Now, Rugby Australia must throw open the chequebook, lure the nation’s best player back from Japan and ask him to lead the Wallabies not just to next year’s World Cup and the British and Irish Lions series but to the 2027 World Cup, too.
RA has the chance to make a generational change by handing the captaincy to a player revered across the world.
While the governing body has several pressing issues to address – investing in the sport’s grassroots, expanding the game beyond private schools and paying attention to women’s rugby – it can take a giant step forward by encouraging Kerevi to return home and handing him the captaincy.
The Wallabies currently have a stopgap captain in James Slipper. The prop is a man of integrity, a Wallaby of more than 100 Tests, and someone who has enjoyed the highs and lows of professional sport and life.
But the 33-year-old, who has filled the shoes of Michael Hooper since the Wallabies’ longest- serving captain stepped aside to focus on himself, should not lead Australia beyond this year’s Spring Tour.
That mantle must go to Kerevi, who is currently injured and missed the entire Rugby Championship, when his contract with Suntory expires in May.
It is understood RA has already expressed interest in re-signing him, offering about $800,000 – the same amount they dangled in front of him in 2019.
Unfortunately, that figure is less than half what cashed-up clubs in France and Japan are offering, with Kerevi set to become one of the game’s highest earners should he remain overseas.
RA must get back to the drawing board, make him the nation’s highest-paid player and ask him to lead the Wallabies forward.
He would become the third player of Pasifika heritage to lead the Wallabies following George Smith and Will Genia.
But those two greats of Australian rugby were asked to lead the nation when others were missing.
Kerevi’s ascension to the top would accurately represent those who play the game, with just over 44 per cent of this season’s Super Rugby players and 45.9 per cent of the Wallabies playing group of Pasifika heritage.

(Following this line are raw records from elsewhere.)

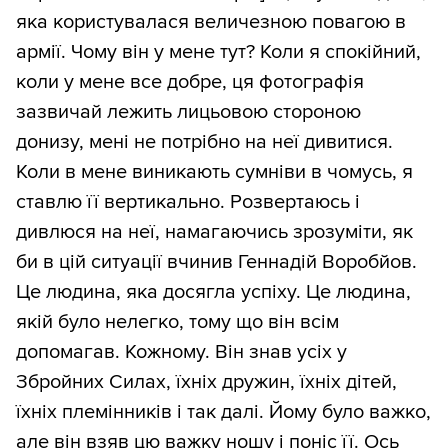
яка користувалася величезною повагою в
армії. Чому він у мене тут? Коли я спокійний,
коли у мене все добре, ця фотографія
зазвичай лежить лицьовою стороною
донизу, мені не потрібно на неї дивитися.
Коли в мене виникають сумніви в чомусь, я
ставлю її вертикально. Розвертаюсь і
дивлюся на неї, намагаючись зрозуміти, як
би в цій ситуації вчинив Геннадій Воробйов.
Це людина, яка досягла успіху. Це людина,
якій було нелегко, тому що він всім
допомагав. Кожному. Він знав усіх у
Збройних Силах, їхніх дружин, їхніх дітей,
їхніх племінників і так далі. Йому було важко,
але він взяв цю важку ношу і поніс її. Ось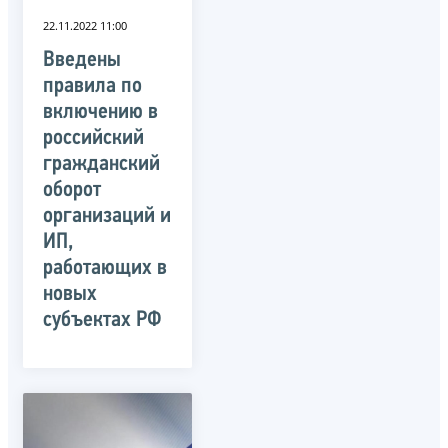
22.11.2022 11:00
Введены
правила по
включению в
российский
гражданский
оборот
организаций и
ИП,
работающих в
новых
субъектах РФ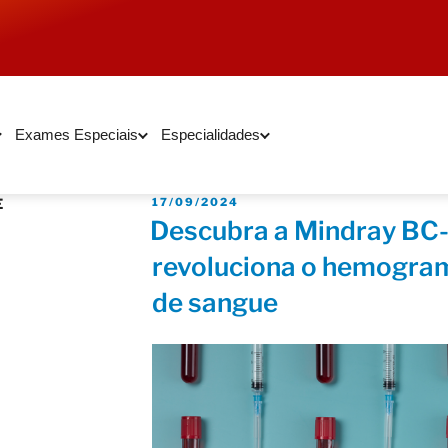
Exames Especiais
Especialidades
E
17/09/2024
Descubra a Mindray BC-
revoluciona o hemogram
de sangue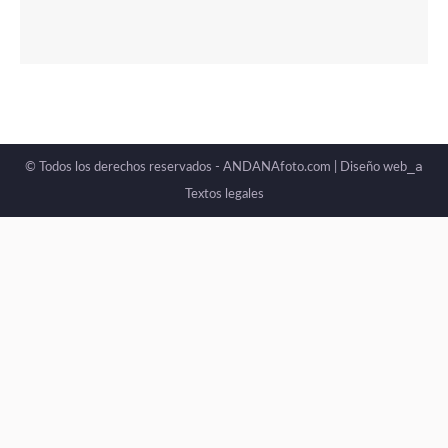
_a
© Todos los derechos reservados - ANDANAfoto.com |
Diseño web
Textos legales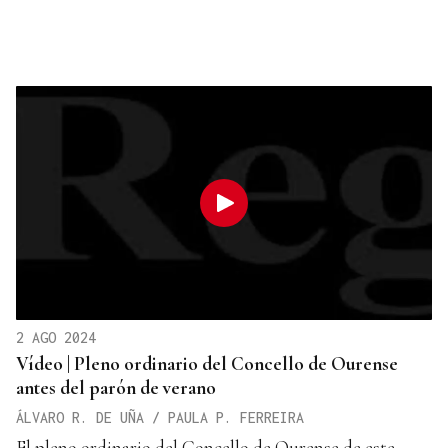
2 AGO 2024
Vídeo | Pleno ordinario del Concello de Ourense
antes del parón de verano
ÁLVARO R. DE UÑA / PAULA P. FERREIRA
El pleno ordinario del Concello de Ourense de este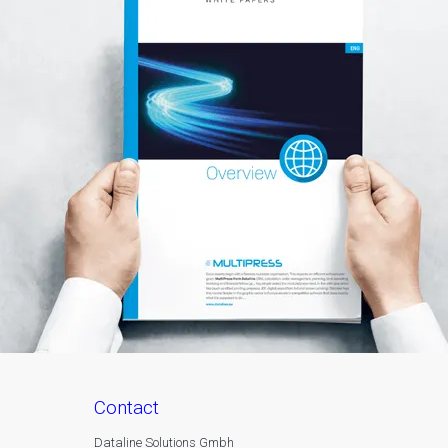
contact
Dataline Solutions Gmbh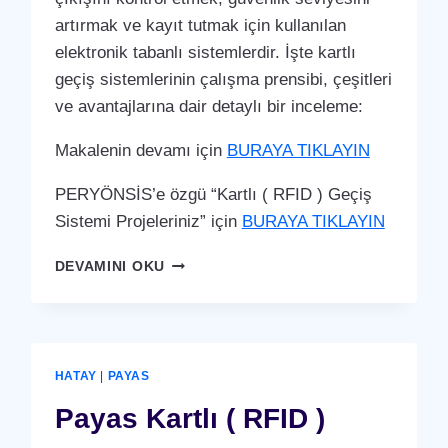
artırmak ve kayıt tutmak için kullanılan
elektronik tabanlı sistemlerdir. İşte kartlı
geçiş sistemlerinin çalışma prensibi, çeşitleri
ve avantajlarına dair detaylı bir inceleme:
Makalenin devamı için
BURAYA TIKLAYIN
PERYÖNSİS’e özgü “Kartlı ( RFID ) Geçiş
Sistemi Projeleriniz” için
BURAYA TIKLAYIN
REYHANLI
DEVAMINI OKU
KARTLI
(
RFID
)
GEÇIŞ
HATAY
|
PAYAS
SISTEMI
Payas Kartlı ( RFID )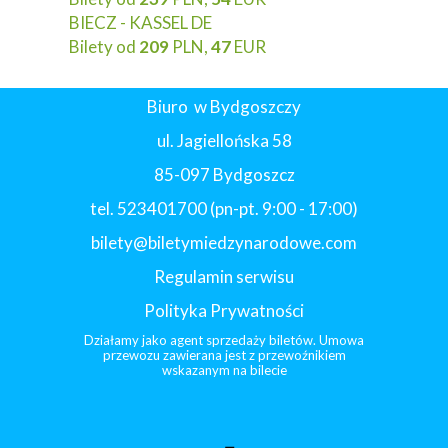
BIECZ - KASSEL DE
Bilety od
209
PLN,
47
EUR
Biuro w Bydgoszczy
ul. Jagiellońska 58
85-097 Bydgoszcz
tel. 523401700 (pn-pt. 9:00 - 17:00)
bilety@biletymiedzynarodowe.com
Regulamin serwisu
Polityka Prywatności
Działamy jako agent sprzedaży biletów. Umowa
przewozu zawierana jest z przewoźnikiem
wskazanym na bilecie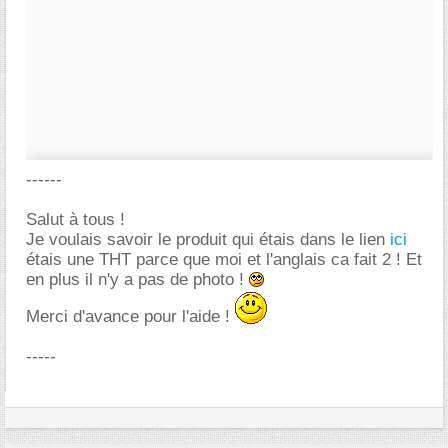
------
Salut à tous !
Je voulais savoir le produit qui étais dans le lien
ici
étais une THT parce que moi et l'anglais ca fait 2 ! Et
en plus il n'y a pas de photo !
Merci d'avance pour l'aide !
-----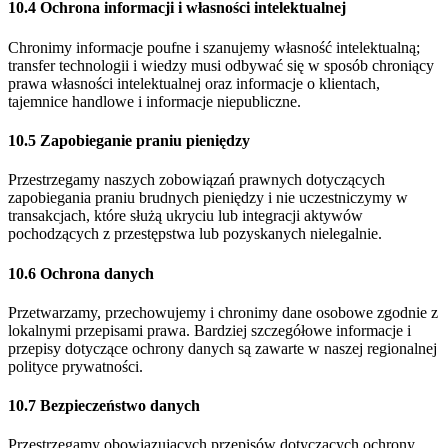
10.4 Ochrona informacji i własności intelektualnej
Chronimy informacje poufne i szanujemy własność intelektualną;
transfer technologii i wiedzy musi odbywać się w sposób chroniący
prawa własności intelektualnej oraz informacje o klientach,
tajemnice handlowe i informacje niepubliczne.
10.5 Zapobieganie praniu pieniędzy
Przestrzegamy naszych zobowiązań prawnych dotyczących
zapobiegania praniu brudnych pieniędzy i nie uczestniczymy w
transakcjach, które służą ukryciu lub integracji aktywów
pochodzących z przestępstwa lub pozyskanych nielegalnie.
10.6 Ochrona danych
Przetwarzamy, przechowujemy i chronimy dane osobowe zgodnie z
lokalnymi przepisami prawa. Bardziej szczegółowe informacje i
przepisy dotyczące ochrony danych są zawarte w naszej regionalnej
polityce prywatności.
10.7 Bezpieczeństwo danych
Przestrzegamy obowiązujących przepisów dotyczących ochrony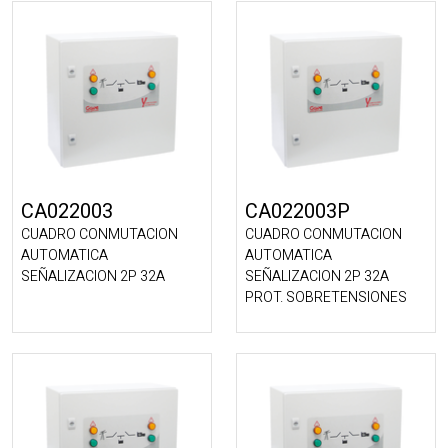
CA022003
CA022003P
CUADRO CONMUTACION
CUADRO CONMUTACION
AUTOMATICA
AUTOMATICA
SEÑALIZACION 2P 32A
SEÑALIZACION 2P 32A
PROT. SOBRETENSIONES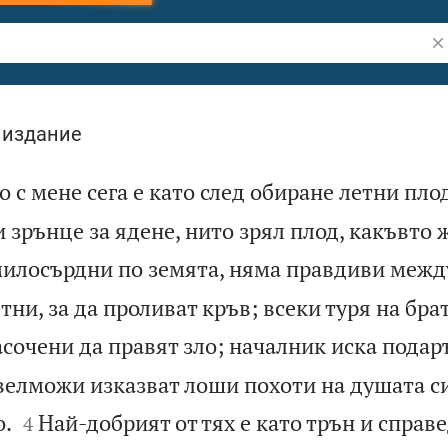
Тъ
 издание
 с мене сега е като след обиране летни пло
и зрънце за ядене, нито зрял плод, какъвто
милосърдни по земята, няма правдиви межд
тни, за да проливат кръв; всеки туря на бра
асочени да правят зло; началник иска подар
 велможи изказват лоши похоти на душата с


о.
Най-добрият от тях е като трън и справ
4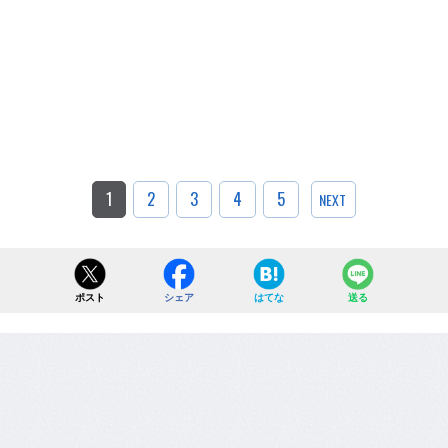
1
2
3
4
5
NEXT
ポスト
シェア
はてな
送る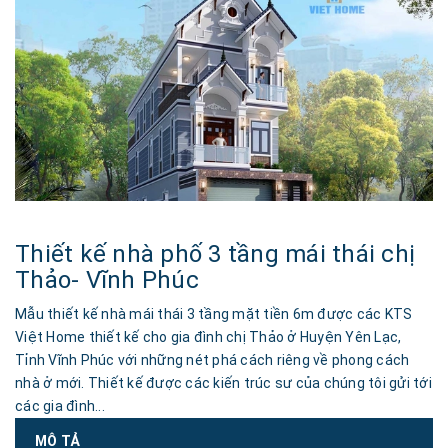
Thiết kế nhà phố 3 tầng mái thái chị
Thảo- Vĩnh Phúc
Mẫu thiết kế nhà mái thái 3 tầng mặt tiền 6m được các KTS
Việt Home thiết kế cho gia đình chị Thảo ở Huyện Yên Lạc,
Tỉnh Vĩnh Phúc với những nét phá cách riêng về phong cách
nhà ở mới. Thiết kế được các kiến trúc sư của chúng tôi gửi tới
các gia đình...
MÔ TẢ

He is not just the country’s best player – one of a precious few who commands a spot in the Wallabies’ starting side – but is also respected by the world’s rugby community on and off the field.
Kerevi not only has swagger, he is also humble.
While the 29-year-old wears big hats and Nike shoes with long socks, when Kerevi talks, people listen.
It is only when you hear Kerevi recite his upbringing, and how he brought joy to the family name in Fiji, that you get a greater understanding of the man.
He sends large sums of money back to family members in Fiji while also filling villages with groceries when he returns home.
Articulate and generous, Kerevi is also a larrikin and someone who understands his place in society. He has been a leader for years, having been handed the captaincy of the Queensland Reds as a 23-year-old in 2017.
When he was asked to take on the responsibilities, he questioned whether he was worthy of such a role. He let his actions do the talking on the field.
Few remember, but Kerevi was also the Wallabies’ vice-captain at the 2019 World Cup. When the Wallabies were knocked out, he cried for his nation.
He did so again at the Tokyo Games when the opportunity to play for Australia at the Olympics presented itself.
Not once has he ever taken anything for granted.
Perhaps those characteristics were forged during the difficulties he encountered as a child, where he was separated from his parents and brothers as a child.
He is a man the Wallabies and Australia can get behind because more than being one of the game’s best on the field, he wants to be remembered for his deeds off it.